▶ _Fragmento para leer_
_ _ _

Cuando todo sale razonablemente bien, algunos buscan excusas para que la situación empeore. No importa por qué. Si por la maldad de los inteligentes o la bondad de los tontos. Pedro Saborido suele citar una frase del dramaturgo Alberto Ure: “Los boludos son menos pero su capacidad de daño es mayor”. La reflexión se aplica a los que piden estado de sitio. Con un régimen de excepción en la Argentina, nada relacionado con la prevención del coronavirus estaría mejor.

Dice el artículo 23 de la Constitución: “En caso de conmoción interior o de ataque exterior que pongan en peligro el ejercicio de esta Constitución y de las autoridades creadas por ella, se declarará en estado de sitio la provincia o territorio donde exista la perturbación del orden, quedando suspensas allí las garantías constitucionales”. Otra parte del artículo faculta al Presidente, respecto de las personas, “a arrestarlas o trasladarlas de un punto a otro de la Nación, si ellas no prefieren salir fuera del territorio argentino”.

_ _ _

▶ _Tu tarea_
Sigue escribiendo el fragmento sobre el estado de sitio a partir de su última oración.

▶ _Filas proporcionadas_

_ _ _

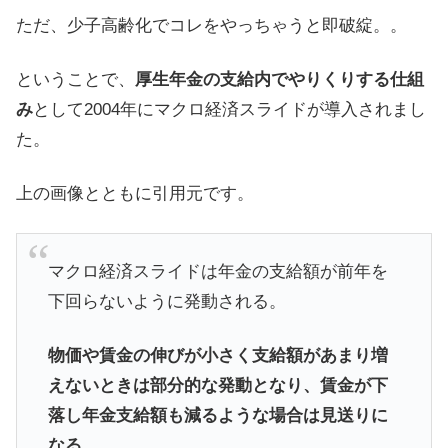
ただ、少子高齢化でコレをやっちゃうと即破綻。。
ということで、
厚生年金の支給内でやりくりする仕組
み
として2004年にマクロ経済スライドが導入されまし
た。
上の画像とともに引用元です。
マクロ経済スライドは年金の支給額が前年を
下回らないように発動される。
物価や賃金の伸びが小さく支給額があまり増
えないときは部分的な発動となり、賃金が下
落し年金支給額も減るような場合は見送りに
なる。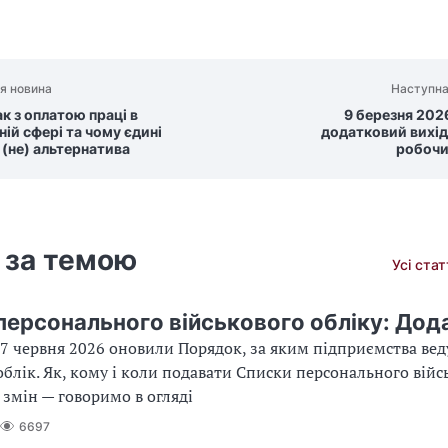
я новина
Наступна
к з оплатою праці в
9 березня 202
ій сфері та чому єдині
додатковий вихід
 (не) альтернатива
робочи
 за темою
Усі ста
персонального військового обліку: Дод
27 червня 2026 оновили Порядок, за яким підприємства вед
облік. Як, кому і коли подавати Списки персонального війс
 змін — говоримо в огляді
6697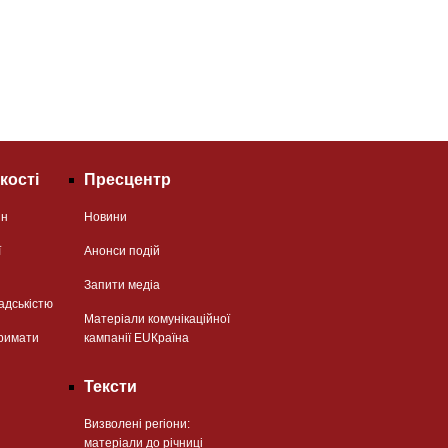
кості
Пресцентр
ян
Новини
ї
Анонси подій
Запити медіа
адськістю
Матеріали комунікаційної
римати
кампанії EUКраїна
Тексти
Визволені регіони:
матеріали до річниці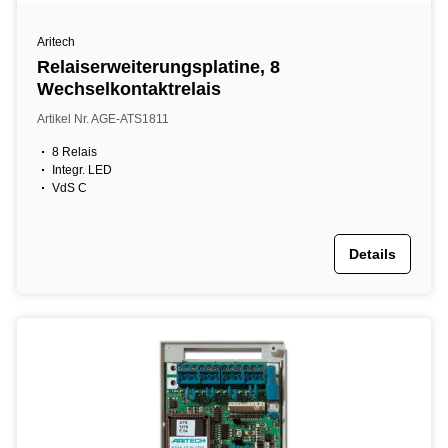
Aritech
Relaiserweiterungsplatine, 8
Wechselkontaktrelais
Artikel Nr. AGE-ATS1811
8 Relais
Integr. LED
VdS C
Details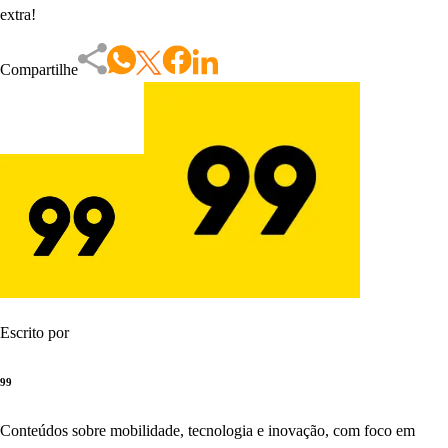
extra!
Compartilhe
Escrito por
99
Conteúdos sobre mobilidade, tecnologia e inovação, com foco em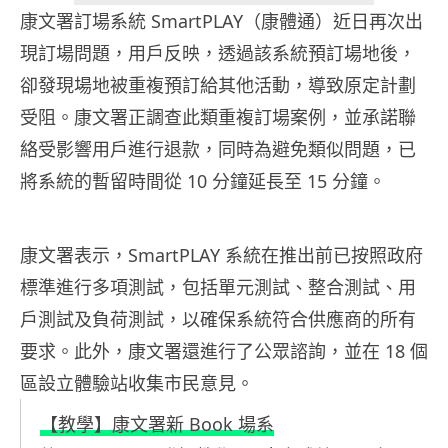
康文署訂場系統 SmartPLAY（康體通）近日再次出
現訂場問題，用戶反映，透過該系統預訂場地後，
卻發現場地被重複預訂給其他活動，導致原定計劃
受阻。康文署正調查此類重複訂場案例，並承諾聯
絡受影響用戶進行退款，同時為避免類似問題，已
將系統的暫留時間從 10 分鐘延長至 15 分鐘。
康文署表示，SmartPLAY 系統在推出前已按照政府
標準進行多項測試，包括單元測試、整合測試、用
戶測試及負荷測試，以確保系統符合供應商的所有
要求。此外，康文署還進行了公眾諮詢，並在 18 個
區設立體驗站收集市民意見。
【教學】康文署新 Book 場系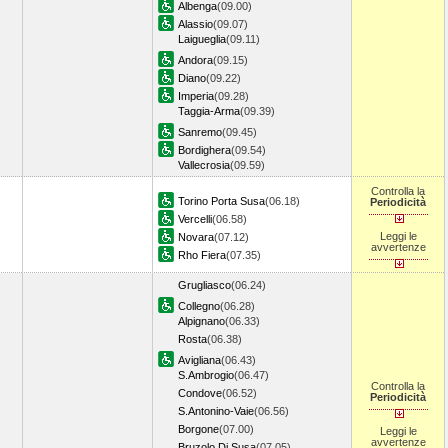
Albenga
(09.00)
Alassio
(09.07)
Laigueglia
(09.11)
Andora
(09.15)
Diano
(09.22)
Imperia
(09.28)
Taggia-Arma
(09.39)
Sanremo
(09.45)
Bordighera
(09.54)
Vallecrosia
(09.59)
Controlla la
Torino Porta Susa
(06.18)
Periodicità
Vercelli
(06.58)
Leggi le
Novara
(07.12)
avvertenze
Rho Fiera
(07.35)
Grugliasco
(06.24)
Collegno
(06.28)
Alpignano
(06.33)
Rosta
(06.38)
Avigliana
(06.43)
S.Ambrogio
(06.47)
Controlla la
Condove
(06.52)
Periodicità
S.Antonino-Vaie
(06.56)
Borgone
(07.00)
Leggi le
avvertenze
Bruzolo Di Susa
(07.05)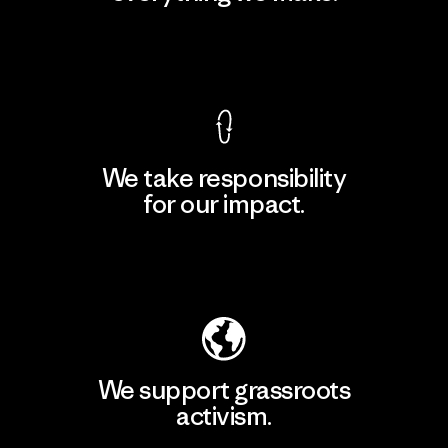
View Ironclad Guarantee
We take responsibility
for our impact.
Explore Our Footprint
We support grassroots
activism.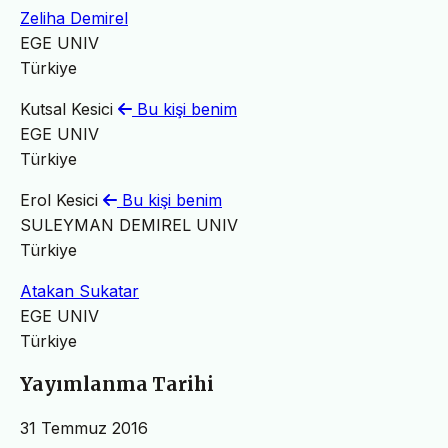
Zeliha Demirel
EGE UNIV
Türkiye
Kutsal Kesici
Bu kişi benim
EGE UNIV
Türkiye
Erol Kesici
Bu kişi benim
SULEYMAN DEMIREL UNIV
Türkiye
Atakan Sukatar
EGE UNIV
Türkiye
Yayımlanma Tarihi
31 Temmuz 2016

_ _ _

▶ _Tu respuesta_
El último presidente que aplicó el estado de sitio fue Fernando de la Rúa en 2001. Para reprimir. Y para colmo, lo hizo mal: interpretó que las fuerzas de seguridad podían detener a mansalva e indiscriminadamente a cualquiera. Alicia Oliveira, que en ese momento era defensora del pueblo porteña, y su adjunto Héctor Masquelet, ya fallecidos ambos, se dedicaron a sacar gente de las comisarías sin necesidad de mucha argumentación jurídica. Decían, sencillamente, que el estado de sitio obliga a que en todo caso el Poder Ejecutivo emita un decreto por cada persona a detener. La facultad de arrestar es del propio Presidente.

Tras el declive tremendo de 1974, Triple A mediante, y después con la dictadura, la Argentina vivió bajo estado de sitio. Las cárceles se llenaron de presos a disposición del Poder Ejecutivo Nacional. Pero que Isabelita o los dictadores aplicaran con prolijidad el estado de sitio no legitima esa figura.

Hoy la Argentina está lejos de la Triple A y los parapoliciales. Más lejos está todavía de una dictadura. El Presidente no solo no necesita arrestar. Tampoco quiere hacerlo. Ya dijo que “vamos a perseguir a los imbéciles con el Código Penal”.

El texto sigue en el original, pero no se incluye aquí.